Top of MATERIALS PROVIDED

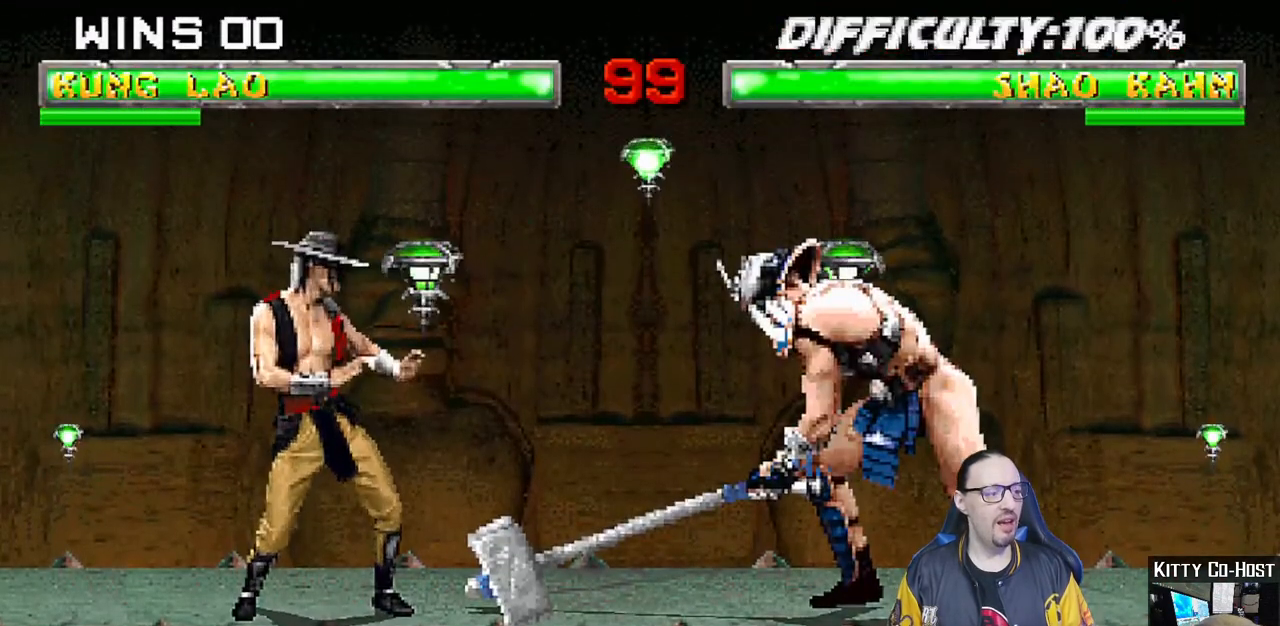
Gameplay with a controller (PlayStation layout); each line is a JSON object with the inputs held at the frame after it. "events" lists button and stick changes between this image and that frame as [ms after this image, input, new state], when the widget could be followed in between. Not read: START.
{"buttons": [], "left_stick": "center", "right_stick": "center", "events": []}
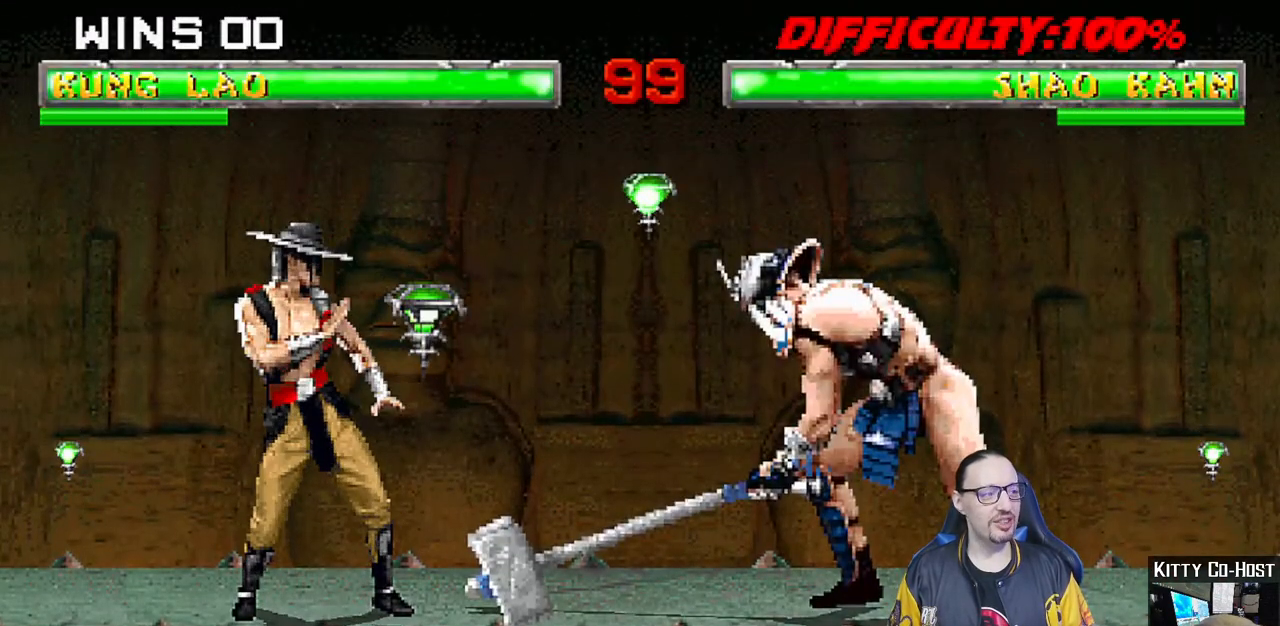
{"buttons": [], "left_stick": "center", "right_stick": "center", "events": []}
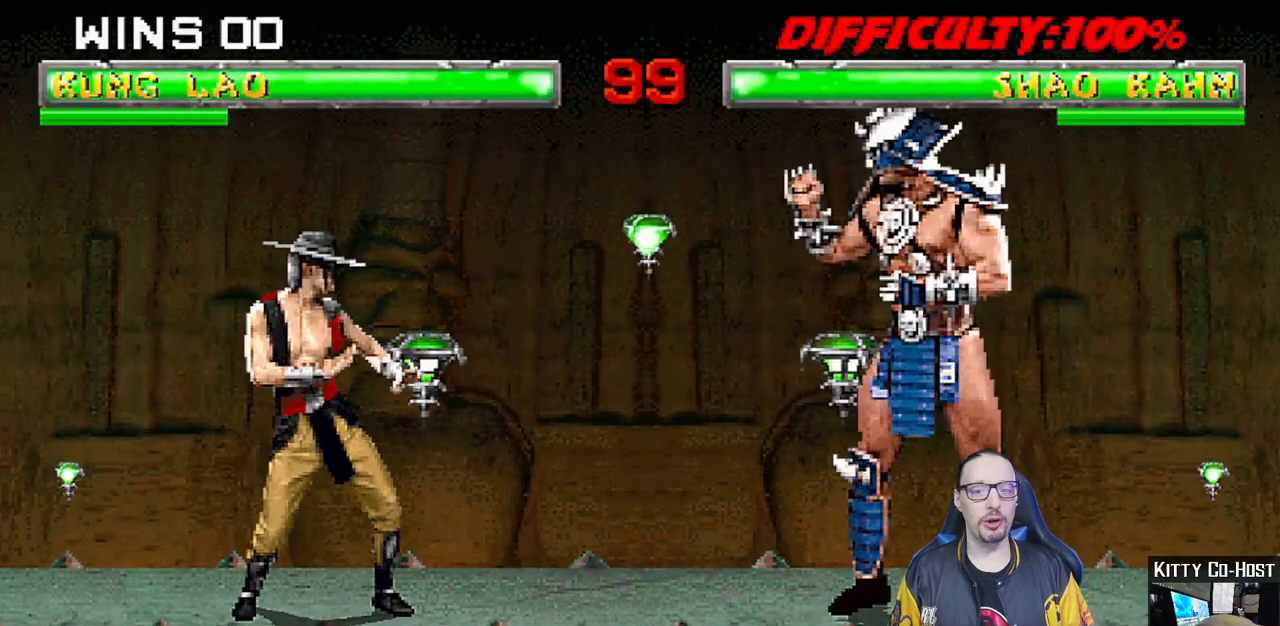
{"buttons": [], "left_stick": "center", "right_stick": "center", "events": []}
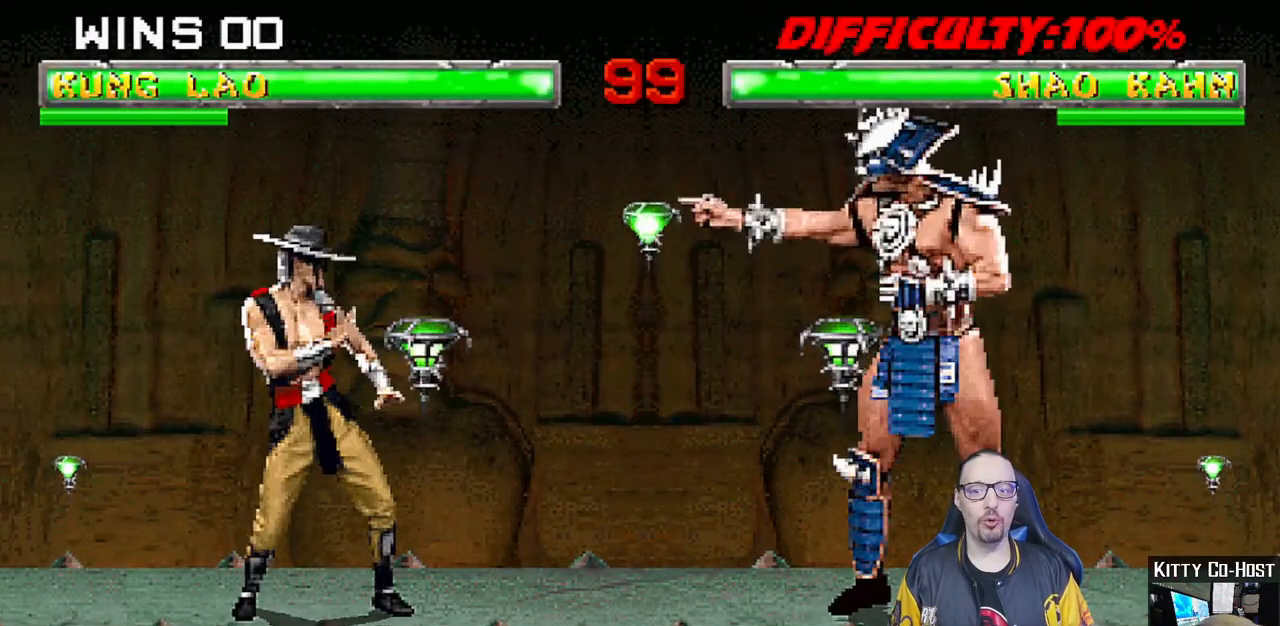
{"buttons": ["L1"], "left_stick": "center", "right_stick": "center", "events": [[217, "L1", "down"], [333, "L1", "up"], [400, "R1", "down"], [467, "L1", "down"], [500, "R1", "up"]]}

Bottom of MATERIALS PROVIDED
Top of MATERIALS PROVIDED

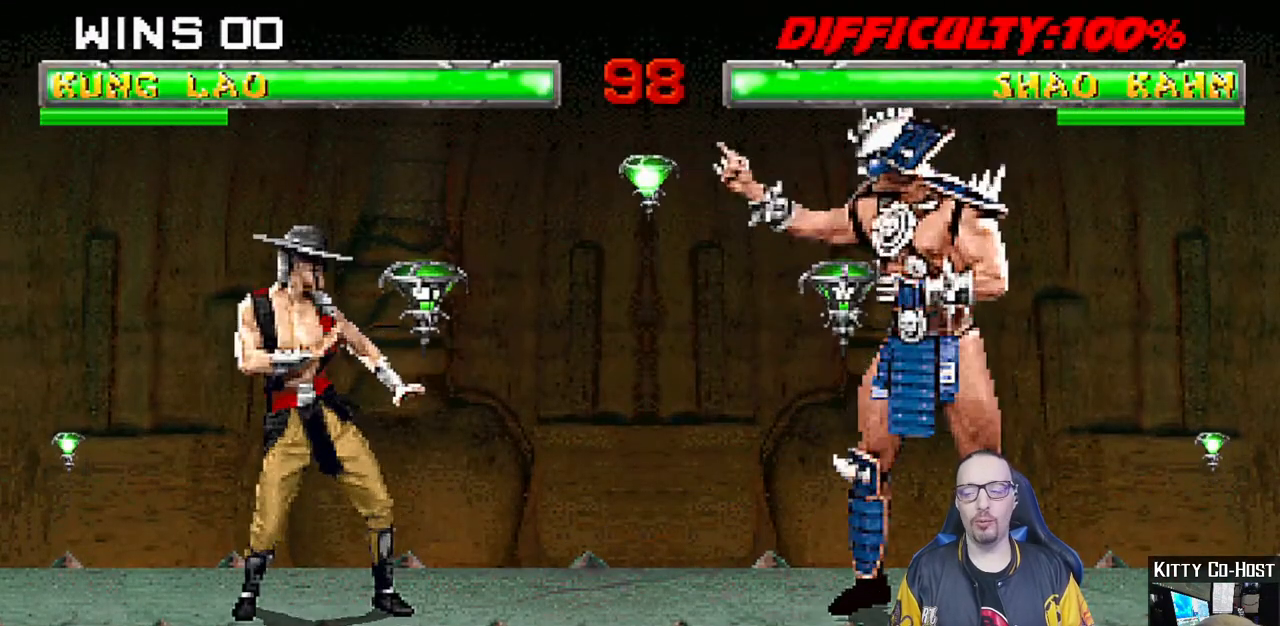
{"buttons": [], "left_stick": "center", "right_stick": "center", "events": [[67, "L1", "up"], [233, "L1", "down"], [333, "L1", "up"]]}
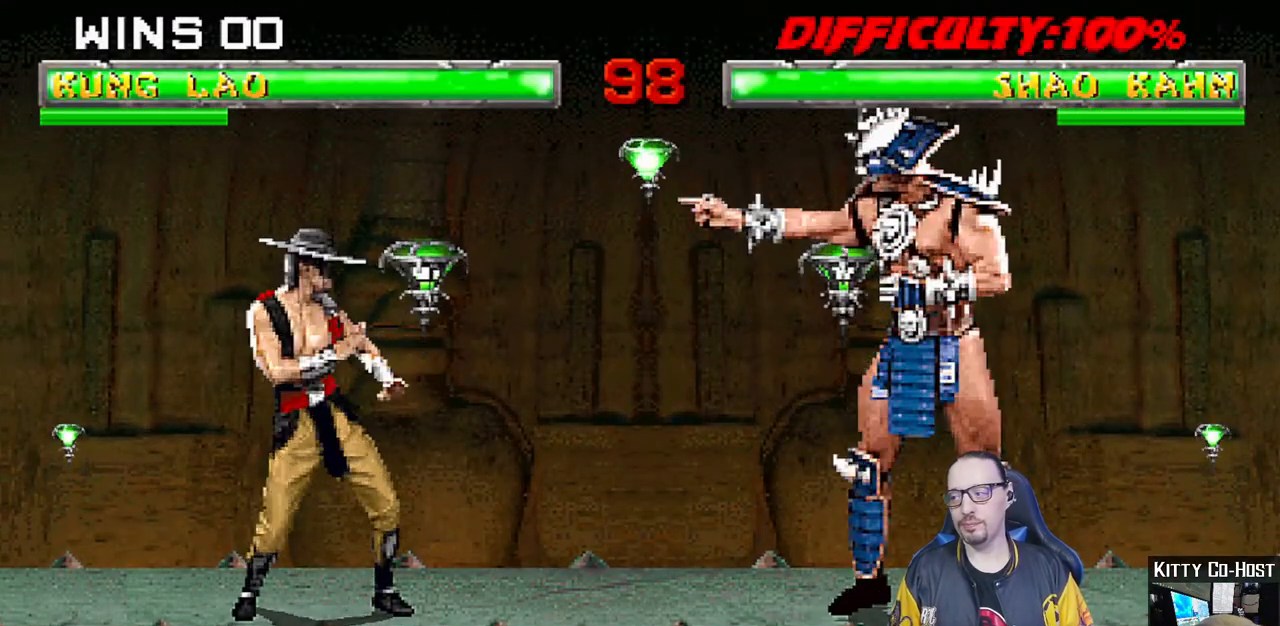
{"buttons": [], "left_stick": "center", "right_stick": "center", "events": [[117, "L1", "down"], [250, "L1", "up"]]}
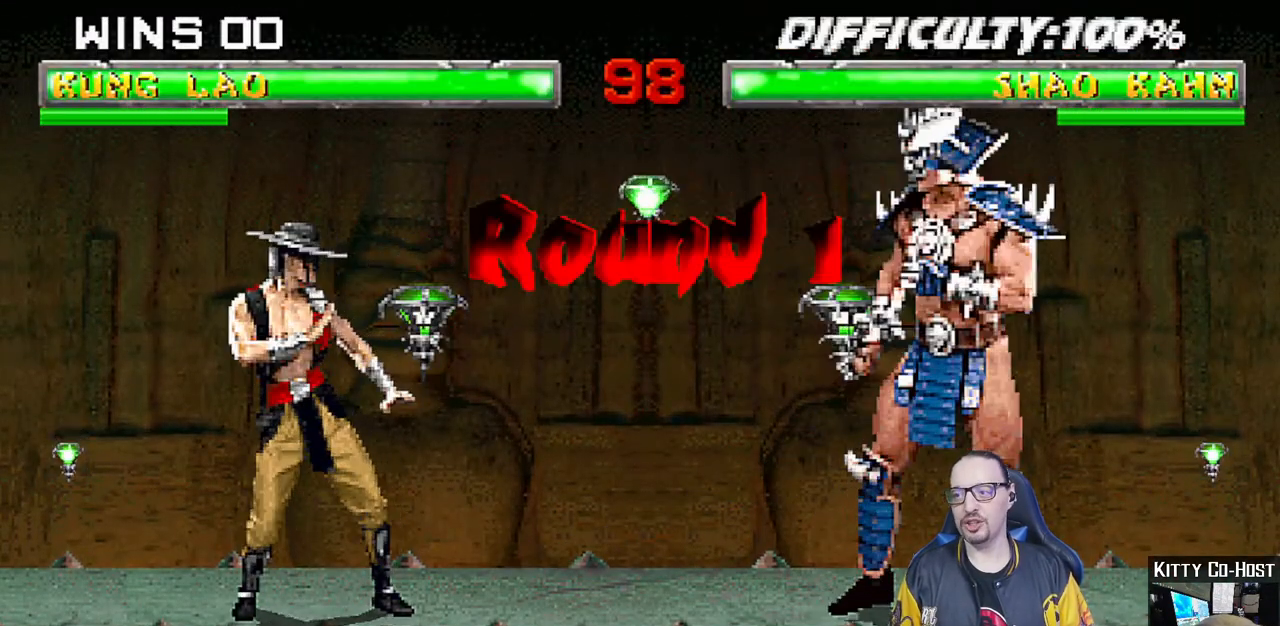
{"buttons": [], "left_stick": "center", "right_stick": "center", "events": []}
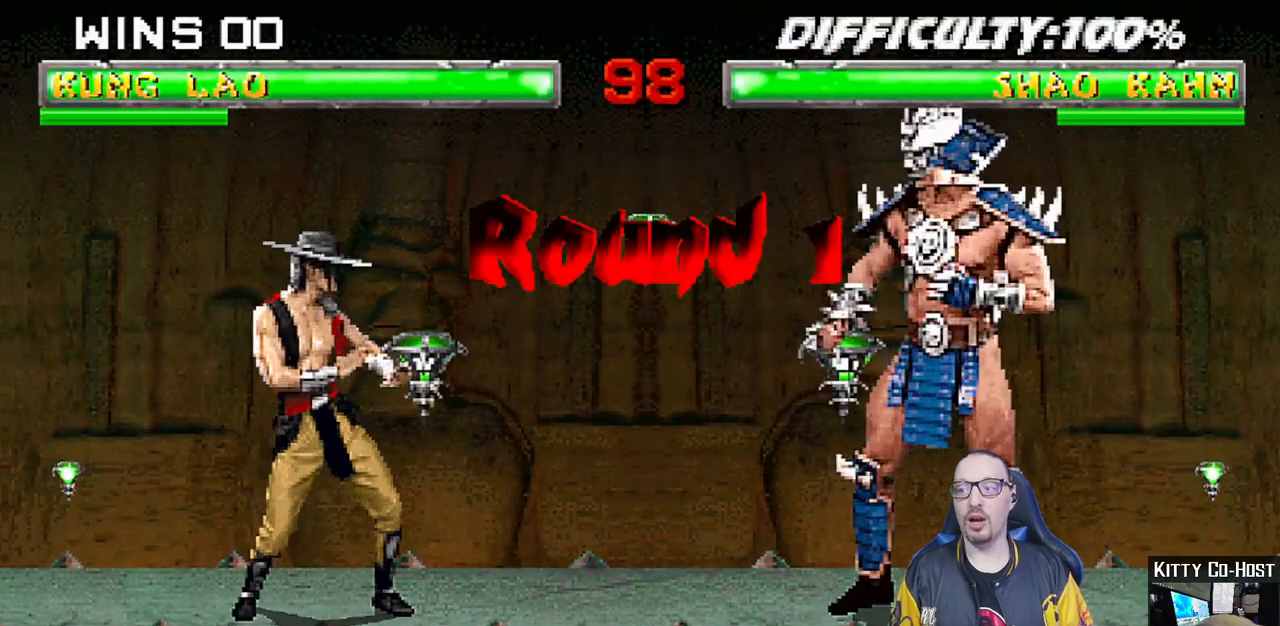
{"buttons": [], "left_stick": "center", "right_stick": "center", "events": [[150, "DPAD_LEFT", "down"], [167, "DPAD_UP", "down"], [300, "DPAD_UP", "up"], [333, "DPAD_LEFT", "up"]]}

Bottom of MATERIALS PROVIDED

--- AIM OF THE EXERCISE ---
Where does "down" occur in the data? Copy each line that has it.

--- RESULT OF THE EXERCISE ---
{"buttons": ["L1"], "left_stick": "center", "right_stick": "center", "events": [[217, "L1", "down"], [333, "L1", "up"], [400, "R1", "down"], [467, "L1", "down"], [500, "R1", "up"]]}
{"buttons": [], "left_stick": "center", "right_stick": "center", "events": [[67, "L1", "up"], [233, "L1", "down"], [333, "L1", "up"]]}
{"buttons": [], "left_stick": "center", "right_stick": "center", "events": [[117, "L1", "down"], [250, "L1", "up"]]}
{"buttons": [], "left_stick": "center", "right_stick": "center", "events": [[150, "DPAD_LEFT", "down"], [167, "DPAD_UP", "down"], [300, "DPAD_UP", "up"], [333, "DPAD_LEFT", "up"]]}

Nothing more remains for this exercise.